● Your assignment: So long as no pictures are carried over, output the records below exactly.

● Supplied material:
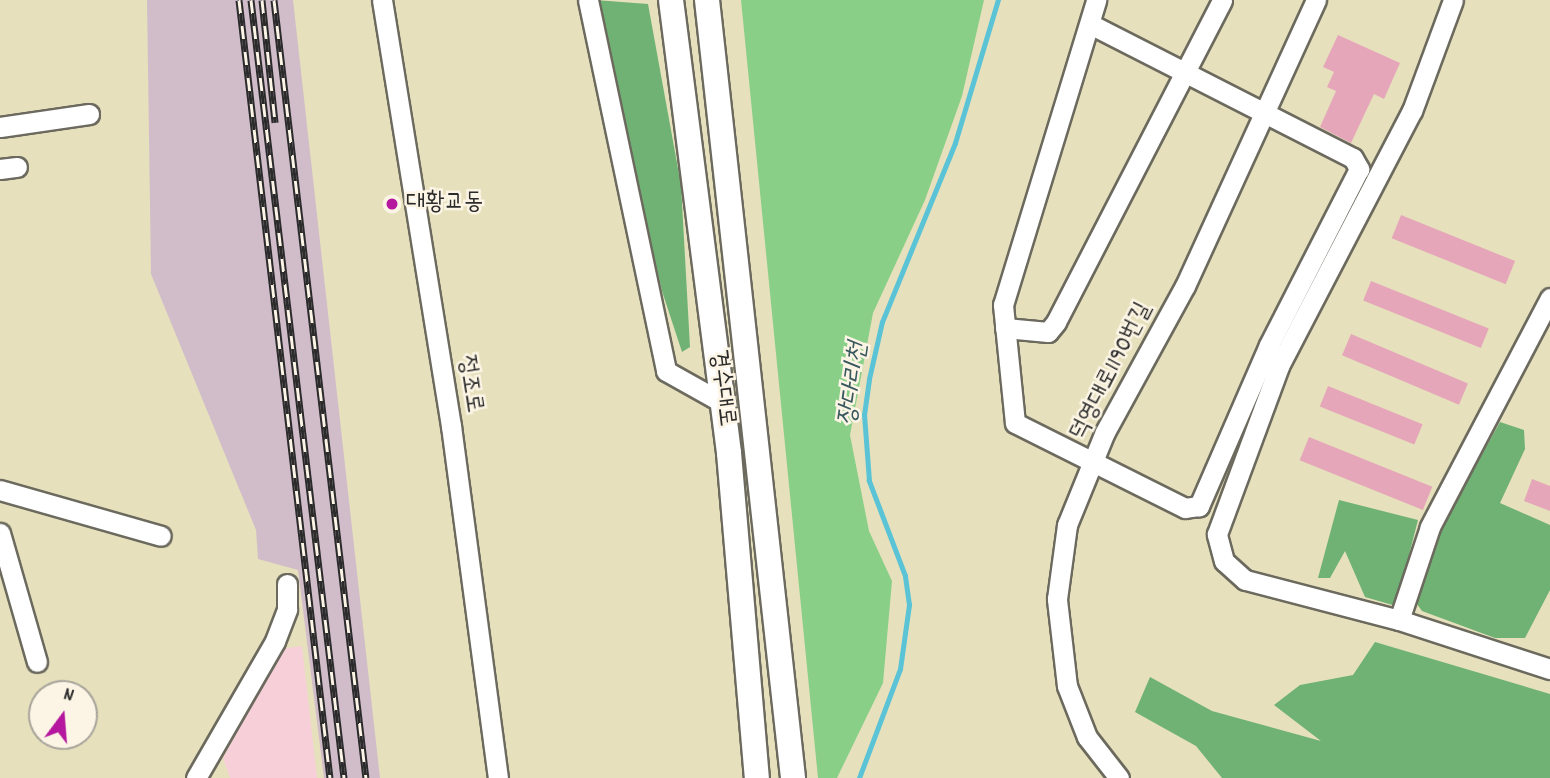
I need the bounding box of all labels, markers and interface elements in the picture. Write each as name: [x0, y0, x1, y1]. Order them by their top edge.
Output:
place label: 대황교동: [406, 190, 483, 218]
marker: 대황교동: [384, 196, 400, 212]
street label: 덕영대로1190번길: [1065, 298, 1159, 446]
water label: 장다리천: [833, 340, 875, 428]
street label: 경수대로: [702, 348, 740, 428]
street label: 정조로: [450, 353, 488, 415]
north arrow: [28, 680, 98, 750]
text: N: [60, 682, 77, 711]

● Response to this task:
I need the bounding box of all labels, markers and interface elements in the picture. Write each as name: [x0, y0, x1, y1]. Order them by their top edge.
Output:
place label: 대황교동: [406, 190, 483, 218]
marker: 대황교동: [384, 196, 400, 212]
street label: 덕영대로1190번길: [1065, 298, 1159, 446]
water label: 장다리천: [833, 340, 875, 428]
street label: 경수대로: [702, 348, 740, 428]
street label: 정조로: [450, 353, 488, 415]
north arrow: [28, 680, 98, 750]
text: N: [60, 682, 77, 711]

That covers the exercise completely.